26. A logic analyzer data retrieving circuit, comprising:

a control unit, comprising a memory and a second counter, adopted for capturing test data from a test sample electrically connected to the logic analyzer data retrieving circuit; and

a time delay circuit, comprising a first counter and a buffer, wherein said buffer is adopted for storing a time delay default value;

wherein at least a clock qualifier signal is preset in said logic analyzer data retrieving circuit based on a specific parameter,

wherein a preset of said first counter is triggered and said default value is transferred from said buffer to said first counter to drive said first counter to start counting in response to said clock qualifier signal until said delay default value is reached and test data from said test sample is continuously captured until said first counter counting reaches said delay default value, and

wherein a preset of said second counter is triggered when said first counter counting reaches said delay default value and starts counting until the present of the first counter is triggered again.
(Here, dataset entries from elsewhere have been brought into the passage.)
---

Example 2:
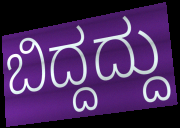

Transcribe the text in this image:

ಬಿದ್ದದ್ದು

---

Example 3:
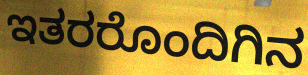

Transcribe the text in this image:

ಇತರರೊಂದಿಗಿನ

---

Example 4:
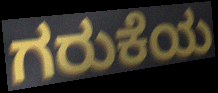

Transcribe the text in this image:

ಗರುಕೆಯ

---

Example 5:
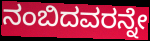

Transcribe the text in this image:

ನಂಬಿದವರನ್ನೇ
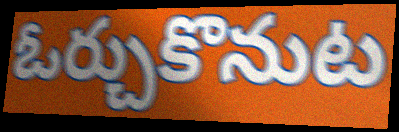
ఓర్చుకొనుట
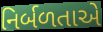
નિર્બળતાએ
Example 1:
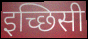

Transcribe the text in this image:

इच्छिसी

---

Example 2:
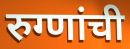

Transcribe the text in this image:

रुग्णांची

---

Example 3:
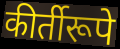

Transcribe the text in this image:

कीर्तीरूपे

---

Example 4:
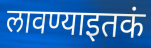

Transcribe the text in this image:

लावण्याइतकं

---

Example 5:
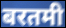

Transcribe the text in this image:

बरतमी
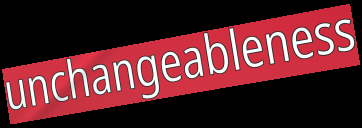
unchangeableness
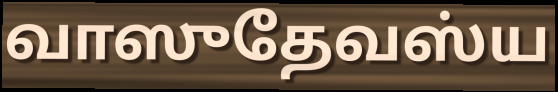
வாஸுதேவஸ்ய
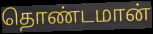
தொண்டமான்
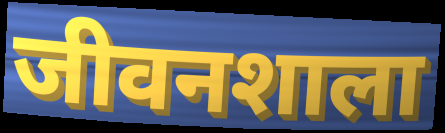
जीवनशाला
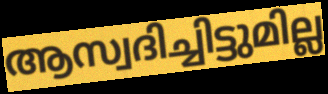
ആസ്വദിച്ചിട്ടുമില്ല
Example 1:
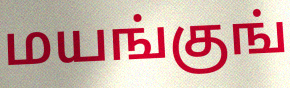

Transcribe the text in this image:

மயங்குங்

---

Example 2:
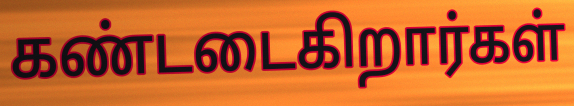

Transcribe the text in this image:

கண்டடைகிறார்கள்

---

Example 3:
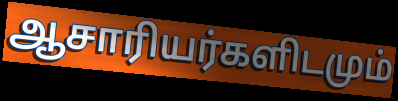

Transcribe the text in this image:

ஆசாரியர்களிடமும்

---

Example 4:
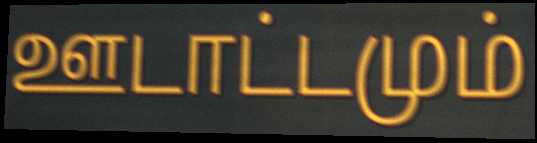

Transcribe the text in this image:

ஊடாட்டமும்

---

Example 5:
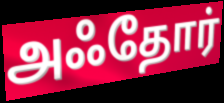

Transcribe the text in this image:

அஃதோர்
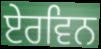
ਏਰਵਿਨ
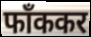
फाँककर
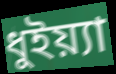
ধুইয়্যা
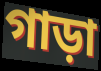
গাড়া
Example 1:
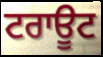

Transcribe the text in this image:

ਟਰਾਊਟ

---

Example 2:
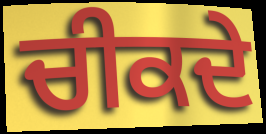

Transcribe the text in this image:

ਚੀਕਦੇ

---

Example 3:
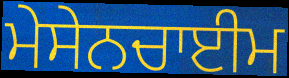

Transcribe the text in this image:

ਮੇਸੇਨਚਾਈਮ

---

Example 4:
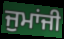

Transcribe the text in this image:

ਜੁਮਾਂਜੀ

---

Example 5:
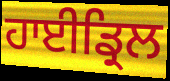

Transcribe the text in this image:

ਹਾਈਡ੍ਰਿਲ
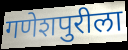
गणेशपुरीला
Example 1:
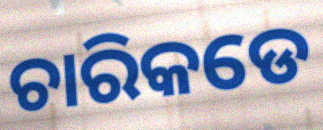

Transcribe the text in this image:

ଚାରିକଡେ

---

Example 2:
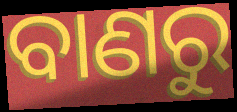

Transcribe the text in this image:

ବାଣରୁ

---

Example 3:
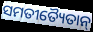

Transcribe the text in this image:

ସମତୀତ୍ୟୈତାନ୍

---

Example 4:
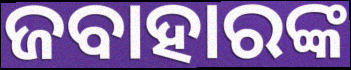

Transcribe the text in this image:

ଜବାହାରଙ୍କ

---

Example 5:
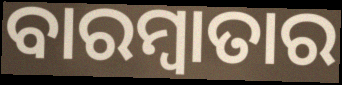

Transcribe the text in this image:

ବାରମ୍ବାତାର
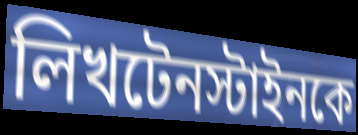
লিখটেনস্টাইনকে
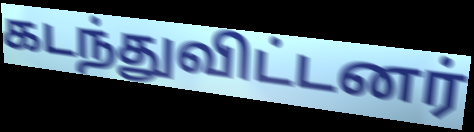
கடந்துவிட்டனர்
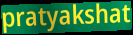
pratyakshat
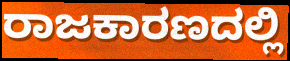
ರಾಜಕಾರಣದಲ್ಲಿ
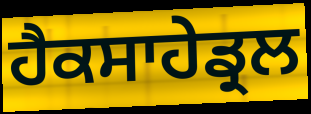
ਹੈਕਸਾਹੇਡ੍ਰਲ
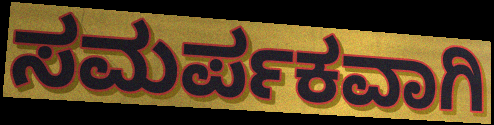
ಸಮರ್ಪಕವಾಗಿ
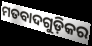
ମତବାଦଗୁଡ଼ିକର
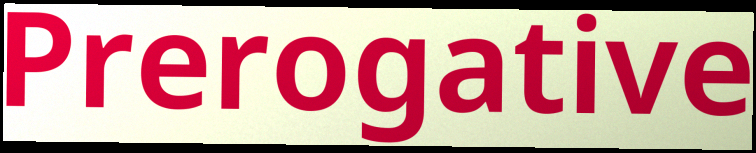
Prerogative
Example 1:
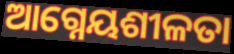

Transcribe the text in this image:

ଆଗ୍ନେୟଶୀଳତା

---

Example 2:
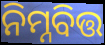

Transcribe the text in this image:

ନିମ୍ନବିତ୍ତ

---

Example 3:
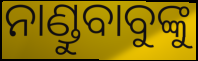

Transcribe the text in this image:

ନାଣ୍ଡୁବାବୁଙ୍କୁ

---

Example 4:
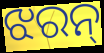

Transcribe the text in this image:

ଝରନ୍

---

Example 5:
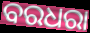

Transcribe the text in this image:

ବରଧରା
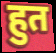
हुत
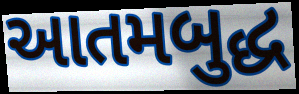
આતમબુદ્ધ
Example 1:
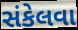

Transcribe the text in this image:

સંકેલવા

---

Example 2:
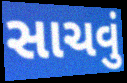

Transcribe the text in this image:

સાચવું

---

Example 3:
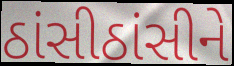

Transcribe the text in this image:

ઠાંસીઠાંસીને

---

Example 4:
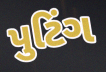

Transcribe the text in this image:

પુટિંગ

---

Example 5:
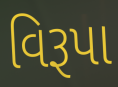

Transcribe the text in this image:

વિરૂપા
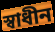
স্ৱাধীন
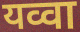
यव्वा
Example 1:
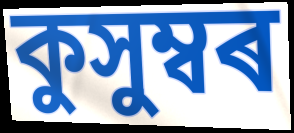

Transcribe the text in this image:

কুসুম্বৰ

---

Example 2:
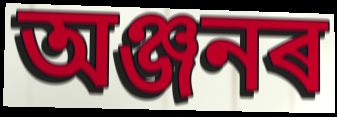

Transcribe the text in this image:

অঞ্জনৰ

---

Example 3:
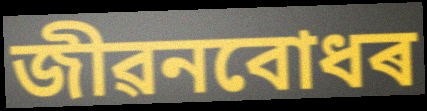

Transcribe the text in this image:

জীৱনবোধৰ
27. The logic analyzer data retrieving circuit as claimed in claim 26, wherein counting value of said second counter is stored in said memory unit when said second counter stops counting and then displaying the value on a display screen.

28. The logic analyzer data retrieving circuit as claimed in claim 26, further comprising a trigger assembly logic circuit capable of receiving multiple test signals from multiple test samples.

29. A logic analyzer data retrieving circuit comprising:

wherein a preset of said first counter is triggered and said default value is transferred from said buffer to said first counter to drive said first counter to start counting in response to said clock qualifier signal until said delay default value is reached and test data from said test sample is continuously captured until said first counter counting teaches said delay default value,

wherein a preset of said second counter is triggered when said first counter counting reaches said delay default value and starts counting until the preset of the first counter is triggered again, and

wherein counting value of aid second counter is stored in said memory unit when said second counter stops counting and then displaying the value on a display screen.

30. The logic analyzer data retrieving circuit as claimed in claim 29, wherein counting value of said second counter is stored in said memory unit when said second counter stops counting and then displaying the value on a display screen.

31. The logic analyzer data retrieving circuit as claimed in claim 29, further comprising a trigger assembly logic circuit capable of receiving multiple test signals from multiple test samples.